Job item
Copy out the data below verbatim.

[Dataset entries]

+++

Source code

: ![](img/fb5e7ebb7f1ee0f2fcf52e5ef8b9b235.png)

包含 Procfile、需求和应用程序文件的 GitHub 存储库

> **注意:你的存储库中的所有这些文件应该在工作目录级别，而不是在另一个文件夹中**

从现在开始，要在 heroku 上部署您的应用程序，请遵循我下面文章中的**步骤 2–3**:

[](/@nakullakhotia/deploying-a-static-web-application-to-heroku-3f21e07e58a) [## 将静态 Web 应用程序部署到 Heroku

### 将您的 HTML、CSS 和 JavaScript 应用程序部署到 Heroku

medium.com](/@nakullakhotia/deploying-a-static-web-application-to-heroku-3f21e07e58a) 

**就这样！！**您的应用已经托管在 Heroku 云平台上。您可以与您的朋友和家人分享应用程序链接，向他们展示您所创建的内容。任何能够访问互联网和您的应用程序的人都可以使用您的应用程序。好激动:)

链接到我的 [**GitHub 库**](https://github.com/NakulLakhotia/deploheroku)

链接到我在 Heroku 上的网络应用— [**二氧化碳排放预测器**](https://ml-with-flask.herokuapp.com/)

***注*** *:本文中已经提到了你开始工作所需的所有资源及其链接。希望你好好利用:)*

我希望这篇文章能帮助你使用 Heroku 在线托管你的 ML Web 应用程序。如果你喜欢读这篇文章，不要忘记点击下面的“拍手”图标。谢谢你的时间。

+++

Exercise output
Source code

: ![](img/fb5e7ebb7f1ee0f2fcf52e5ef8b9b235.png)

包含 Procfile、需求和应用程序文件的 GitHub 存储库

> **注意:你的存储库中的所有这些文件应该在工作目录级别，而不是在另一个文件夹中**

从现在开始，要在 heroku 上部署您的应用程序，请遵循我下面文章中的**步骤 2–3**:

[](/@nakullakhotia/deploying-a-static-web-application-to-heroku-3f21e07e58a) [## 将静态 Web 应用程序部署到 Heroku

### 将您的 HTML、CSS 和 JavaScript 应用程序部署到 Heroku

medium.com](/@nakullakhotia/deploying-a-static-web-application-to-heroku-3f21e07e58a) 

**就这样！！**您的应用已经托管在 Heroku 云平台上。您可以与您的朋友和家人分享应用程序链接，向他们展示您所创建的内容。任何能够访问互联网和您的应用程序的人都可以使用您的应用程序。好激动:)

链接到我的 [**GitHub 库**](https://github.com/NakulLakhotia/deploheroku)

链接到我在 Heroku 上的网络应用— [**二氧化碳排放预测器**](https://ml-with-flask.herokuapp.com/)

***注*** *:本文中已经提到了你开始工作所需的所有资源及其链接。希望你好好利用:)*

我希望这篇文章能帮助你使用 Heroku 在线托管你的 ML Web 应用程序。如果你喜欢读这篇文章，不要忘记点击下面的“拍手”图标。谢谢你的时间。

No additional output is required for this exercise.